Ted Kaczynski, populary known as Unabomber dies at 81

Ted Kaczynsk. Image credit: FBI website

Washington/IBNS:  Theodore “Ted” Kaczynski, the Harvard-trained math professor who unleashed a deadly bombing campaign from a shack in rural Montana and became known as the “Unabomber,” has died, media reports said.

He was 81.

Kaczynski was found unresponsive in his cell at the Federal Medical Center in Butner, North Carolina, around 12:25 a.m., Saturday morning, the  Federal Bureau of Prisons said in a statement as quoted by CNN.

“Responding staff immediately initiated life-saving measures,” the bureau said. “Staff requested emergency medical services (EMS) and life-saving efforts continued. Mr. Kaczynski was transported by EMS to a local hospital and subsequently pronounced deceased by hospital personnel.”

Theodore “Ted” Kaczynski came to attention in 1978 with the explosion of his first, primitive homemade bomb at a Chicago university.

“Over the next 17 years, he mailed or hand delivered a series of increasingly sophisticated bombs that killed three Americans and injured nearly two dozen more. Along the way, he sowed fear and panic, even threatening to blow up airliners in flight,” read a statement issued by the FBI.

In 1979, an FBI-led task force that included the ATF and U.S. Postal Inspection Service was formed to investigate the “UNABOM” case, code-named for the UNiversity and Airline BOMbing targets involved.

The task force would grow to more than 150 full-time investigators, analysts, and others.

In search of clues, the team made every possible forensic examination of recovered bomb components and studied the lives of victims in minute detail.

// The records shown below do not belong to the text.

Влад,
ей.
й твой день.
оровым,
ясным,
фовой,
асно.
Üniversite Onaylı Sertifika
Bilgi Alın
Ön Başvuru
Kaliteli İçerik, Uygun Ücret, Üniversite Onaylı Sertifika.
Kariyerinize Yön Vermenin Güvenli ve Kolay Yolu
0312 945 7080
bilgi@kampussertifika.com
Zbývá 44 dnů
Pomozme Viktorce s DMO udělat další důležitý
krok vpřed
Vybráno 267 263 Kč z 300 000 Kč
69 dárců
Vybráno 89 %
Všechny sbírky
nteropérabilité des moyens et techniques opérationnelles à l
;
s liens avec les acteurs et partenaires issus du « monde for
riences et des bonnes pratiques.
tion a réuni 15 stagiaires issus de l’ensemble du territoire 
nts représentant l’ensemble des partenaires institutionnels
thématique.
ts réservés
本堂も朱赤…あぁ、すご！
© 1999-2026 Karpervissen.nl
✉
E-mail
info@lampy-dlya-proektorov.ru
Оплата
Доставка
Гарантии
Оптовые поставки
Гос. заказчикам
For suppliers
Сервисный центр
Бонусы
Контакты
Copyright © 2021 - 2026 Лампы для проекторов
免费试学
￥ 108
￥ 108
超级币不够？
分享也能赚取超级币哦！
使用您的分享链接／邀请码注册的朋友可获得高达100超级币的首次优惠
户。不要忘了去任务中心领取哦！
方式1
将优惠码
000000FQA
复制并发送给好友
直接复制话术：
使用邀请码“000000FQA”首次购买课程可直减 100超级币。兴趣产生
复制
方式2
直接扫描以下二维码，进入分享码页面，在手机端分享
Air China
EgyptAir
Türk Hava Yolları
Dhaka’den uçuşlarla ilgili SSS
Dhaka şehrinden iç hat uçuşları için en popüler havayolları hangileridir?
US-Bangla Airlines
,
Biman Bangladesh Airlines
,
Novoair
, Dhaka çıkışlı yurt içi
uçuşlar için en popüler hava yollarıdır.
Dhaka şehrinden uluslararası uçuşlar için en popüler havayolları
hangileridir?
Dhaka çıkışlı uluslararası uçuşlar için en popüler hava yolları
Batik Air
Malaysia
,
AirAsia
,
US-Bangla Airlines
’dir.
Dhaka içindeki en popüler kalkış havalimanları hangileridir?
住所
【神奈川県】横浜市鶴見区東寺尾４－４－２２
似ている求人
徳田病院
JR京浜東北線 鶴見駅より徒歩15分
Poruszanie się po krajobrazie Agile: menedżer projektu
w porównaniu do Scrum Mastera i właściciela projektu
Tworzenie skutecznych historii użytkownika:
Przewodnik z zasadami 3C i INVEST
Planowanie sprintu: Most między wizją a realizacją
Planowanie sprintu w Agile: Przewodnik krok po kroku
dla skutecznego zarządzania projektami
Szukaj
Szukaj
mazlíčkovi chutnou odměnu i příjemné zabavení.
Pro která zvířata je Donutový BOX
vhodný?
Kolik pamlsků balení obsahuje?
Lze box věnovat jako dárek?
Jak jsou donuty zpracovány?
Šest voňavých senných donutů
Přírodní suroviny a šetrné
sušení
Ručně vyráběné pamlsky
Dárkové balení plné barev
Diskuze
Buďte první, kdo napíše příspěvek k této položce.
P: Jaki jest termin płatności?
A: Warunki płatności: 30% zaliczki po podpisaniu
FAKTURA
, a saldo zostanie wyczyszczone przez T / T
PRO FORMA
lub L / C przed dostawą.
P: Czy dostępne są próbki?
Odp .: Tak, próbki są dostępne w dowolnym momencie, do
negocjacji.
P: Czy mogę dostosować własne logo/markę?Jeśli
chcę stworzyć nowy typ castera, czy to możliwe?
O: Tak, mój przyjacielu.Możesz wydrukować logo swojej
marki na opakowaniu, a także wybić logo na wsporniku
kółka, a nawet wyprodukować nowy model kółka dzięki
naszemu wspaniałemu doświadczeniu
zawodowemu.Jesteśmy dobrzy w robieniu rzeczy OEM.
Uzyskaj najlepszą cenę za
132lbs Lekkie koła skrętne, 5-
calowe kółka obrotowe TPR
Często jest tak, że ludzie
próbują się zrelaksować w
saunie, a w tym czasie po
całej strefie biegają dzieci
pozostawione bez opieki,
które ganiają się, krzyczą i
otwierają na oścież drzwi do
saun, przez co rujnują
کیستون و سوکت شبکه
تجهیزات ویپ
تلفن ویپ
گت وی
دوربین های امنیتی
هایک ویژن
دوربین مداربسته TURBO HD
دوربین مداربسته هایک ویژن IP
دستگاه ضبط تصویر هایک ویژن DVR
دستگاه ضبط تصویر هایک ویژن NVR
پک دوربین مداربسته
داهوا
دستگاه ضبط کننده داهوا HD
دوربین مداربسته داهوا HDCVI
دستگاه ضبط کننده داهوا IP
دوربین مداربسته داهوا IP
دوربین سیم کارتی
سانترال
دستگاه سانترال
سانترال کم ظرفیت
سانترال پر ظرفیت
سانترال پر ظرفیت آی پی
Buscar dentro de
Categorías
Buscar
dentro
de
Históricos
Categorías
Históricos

These efforts proved of little use in identifying the bomber, who took pains to leave no forensic evidence, building his bombs essentially from “scrap” materials available almost anywhere.

And the victims, investigators later learned, were chosen randomly from library research.

We felt confident that the Unabomber had been raised in Chicago and later lived in the Salt Lake City and San Francisco areas.

This turned out to be true.

His occupation proved more elusive, with theories ranging from aircraft mechanic to scientist.

Even the gender was not certain: although investigators believed the bomber was most likely male, they also investigated several female suspects.

The big break in the case came in 1995. The Unabomber sent us a 35,000 word essay claiming to explain his motives and views of the ills of modern society. After much debate about the wisdom of “giving in to terrorists,” FBI Director Louis Freeh and Attorney General Janet Reno approved the task force’s recommendation to publish the essay in hopes that a reader could identify the author.